It’s not a secret that hair plays a big part in how you feel about yourself. We often think that shampoos and hair products are all we need for good hair. But there’s more to it. Inside our bodies, something called hormones can greatly affect our hair.
In what way does it influence your hair?
Hormones, these tiny chemical messengers in your body, have a big role in how your hair looks and feels. They can either be your hair’s best friend or a bit of a frenemy. Here’s how it all works:
When you hit those teenage years, your body produces more androgens, which are male hormones (but girls have them too). These hormones can cause your hair to become oilier, sometimes leading to more acne and even increased body hair. But, as a bonus, your hair might get thicker during this time.
While pregnant, most women enjoy thicker and shinier hair due to increased estrogen. However, after giving birth, hormone levels drop, which can result in hair shedding. It is a normal and usually temporary occurrence.
As you enter menopause, your estrogen levels decrease. This drop can make your hair thinner and more prone to breakage. Some women also experience an itchy scalp during this time.

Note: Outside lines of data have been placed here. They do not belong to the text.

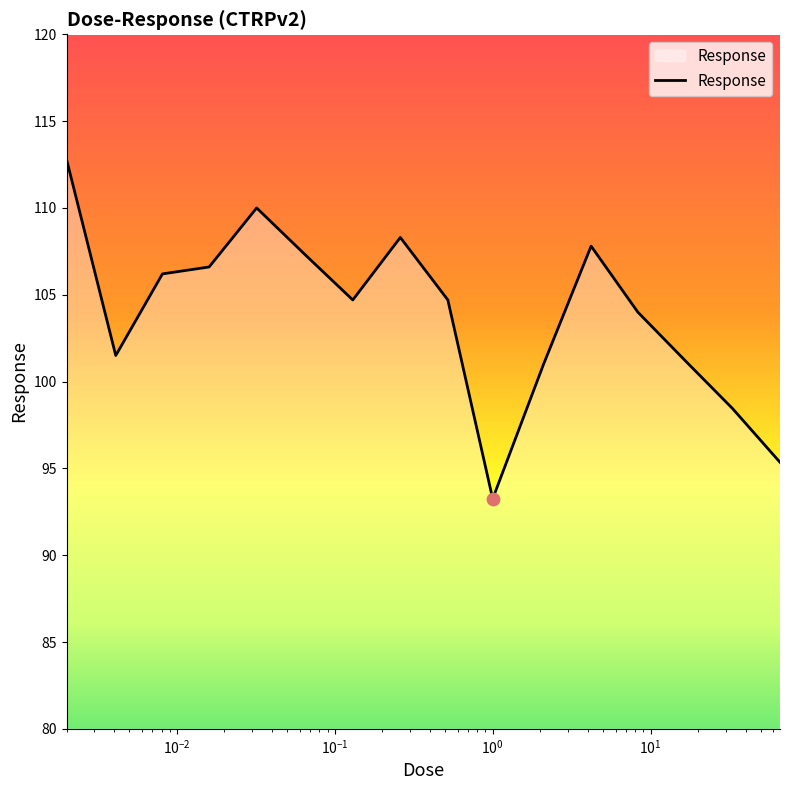

What is the maximum value shown in the chart?

112.8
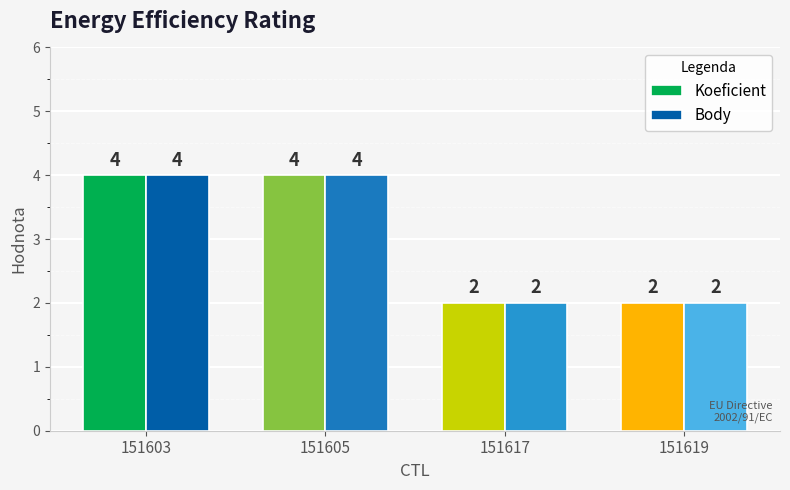

What are all the series names shown in the legend?

Koeficient, Body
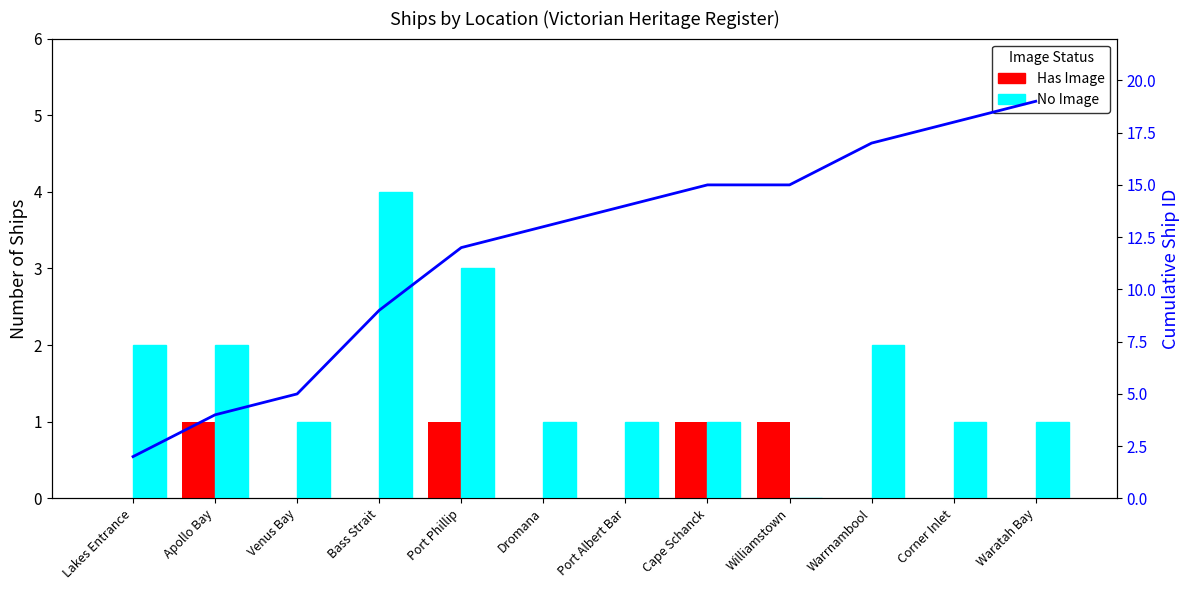

Count the Has Image values in the range 0 to 1.

12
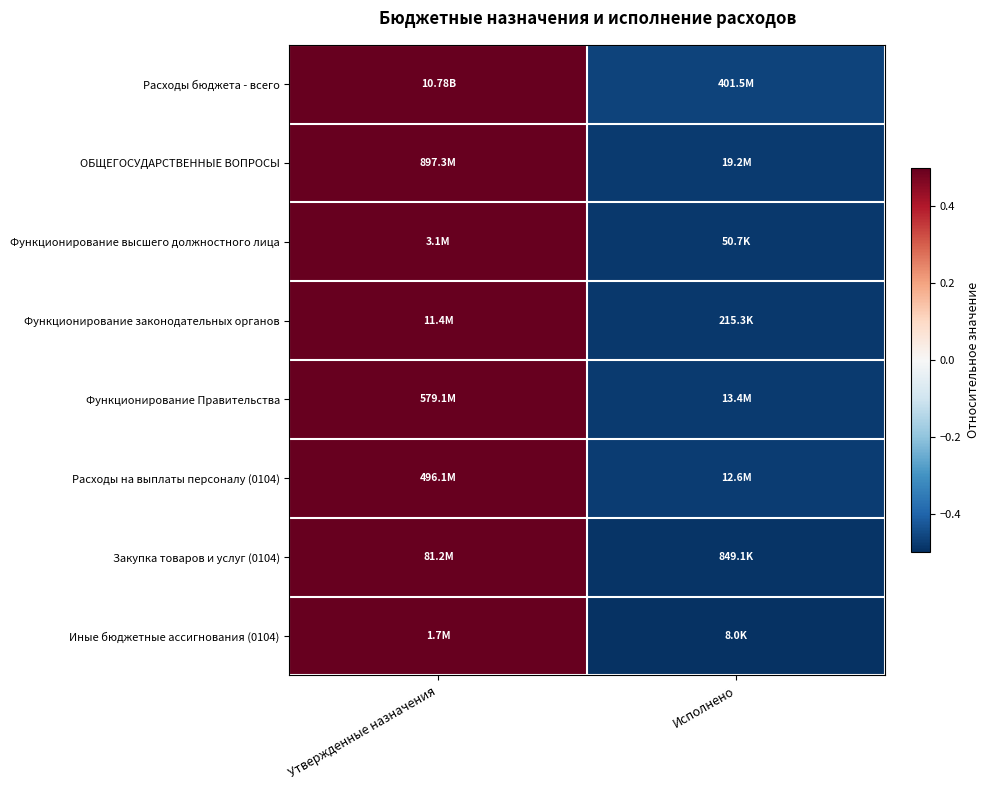

Reading left to right, list all the values displayed in this chart.

Расходы бюджета - всего: Утвержденные назначения=0.5	Исполнено=-0.5
ОБЩЕГОСУДАРСТВЕННЫЕ ВОПРОСЫ: Утвержденные назначения=0.5	Исполнено=-0.5
Функционирование высшего должностного лица: Утвержденные назначения=0.5	Исполнено=-0.5
Функционирование законодательных органов: Утвержденные назначения=0.5	Исполнено=-0.5
Функционирование Правительства: Утвержденные назначения=0.5	Исполнено=-0.5
Расходы на выплаты персоналу (0104): Утвержденные назначения=0.5	Исполнено=-0.5
Закупка товаров и услуг (0104): Утвержденные назначения=0.5	Исполнено=-0.5
Иные бюджетные ассигнования (0104): Утвержденные назначения=0.5	Исполнено=-0.5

Stress can mess with your hormones, too. The hormone cortisol, which increases when stressed, can lead to hair loss or slower growth.
Hormonal imbalances, often triggered by conditions like thyroid disorders, can significantly affect your hair. It may include hair thinning, changes in hair texture, and even hair loss. Therefore, monitoring your overall health and consulting a healthcare professional if you suspect a hormonal imbalance impacting your hair health is essential.
Some medications, like birth control pills and hormone replacement therapy, can affect your hair. Birth control can sometimes improve your hair’s thickness and texture, while hormone therapy may lead to hair thinning.
Aging triggers hormonal changes that affect hair. These shifts result in less volume and greater hair fragility. While these changes are natural, proper hair care can help manage their impact.
Understanding these connections can help you take better care of your hair and keep it looking its best, no matter your life stage.